Source: WhaleWisdom.com

 

Keep in mind that there are some limitations to 13F analysis: For one thing, the 45-day filing delay after quarter-end means one is analyzing holdings from weeks ago — the fund could have changed its portfolio significantly since then. Also, only stocks that trade on the major U.S. Exchanges qualify as 13F stocks – OTC-traded stocks do not have to be included in 13F filings. The same goes for short positions, commodities and futures: none of these are reflected in 13F portfolios. So, while George Soros may hold a big chunk of Overstock.com (Nasdaq: OSTK) his fund might also be short other blockchain-related stocks as a hedge, positions he doesn’t have to disclose.

 

Still, 13F analysis can yield valuable information — especially for investors with a somewhat longer time horizon.
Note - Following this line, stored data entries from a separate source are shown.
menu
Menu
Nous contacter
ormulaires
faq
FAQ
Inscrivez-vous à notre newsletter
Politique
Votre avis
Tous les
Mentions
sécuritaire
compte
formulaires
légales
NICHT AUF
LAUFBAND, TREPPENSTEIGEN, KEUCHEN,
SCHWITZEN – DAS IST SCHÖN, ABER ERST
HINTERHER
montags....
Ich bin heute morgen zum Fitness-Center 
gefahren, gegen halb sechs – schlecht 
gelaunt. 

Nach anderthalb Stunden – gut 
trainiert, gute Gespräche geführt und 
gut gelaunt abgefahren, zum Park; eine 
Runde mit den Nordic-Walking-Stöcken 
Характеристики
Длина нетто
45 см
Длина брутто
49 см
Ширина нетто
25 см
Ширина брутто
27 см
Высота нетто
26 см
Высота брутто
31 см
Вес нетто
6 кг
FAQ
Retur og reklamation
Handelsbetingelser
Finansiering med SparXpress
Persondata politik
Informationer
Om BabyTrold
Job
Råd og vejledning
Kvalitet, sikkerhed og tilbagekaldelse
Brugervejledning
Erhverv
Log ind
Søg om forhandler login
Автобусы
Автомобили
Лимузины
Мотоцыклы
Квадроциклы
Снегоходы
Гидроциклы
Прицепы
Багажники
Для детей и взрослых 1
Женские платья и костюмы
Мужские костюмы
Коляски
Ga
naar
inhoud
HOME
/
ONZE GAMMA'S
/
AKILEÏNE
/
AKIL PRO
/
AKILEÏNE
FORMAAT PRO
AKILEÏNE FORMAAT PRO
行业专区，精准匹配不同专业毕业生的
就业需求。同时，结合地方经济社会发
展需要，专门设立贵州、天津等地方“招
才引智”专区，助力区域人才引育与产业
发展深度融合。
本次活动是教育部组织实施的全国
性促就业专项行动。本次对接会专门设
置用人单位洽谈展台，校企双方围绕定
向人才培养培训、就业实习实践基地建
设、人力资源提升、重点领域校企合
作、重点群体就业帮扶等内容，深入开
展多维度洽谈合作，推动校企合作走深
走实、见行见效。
The great investment managers rarely trade out of positions quarterly, rather they build positions in outstanding companies over time – often years. Investors who mimic the positions of the elite managers typically lose little by delaying purchases and may actually acquire shares at cheaper prices.

 

Blockchain is a technology in its infancy, and the stocks surging and capturing headlines today may not be the companies that survive and prosper in the months and years ahead. By studying SEC filings and the tracking the moves of professional money managers, blockchain equity investors may gain an edge distinguishing the contenders from the pretenders.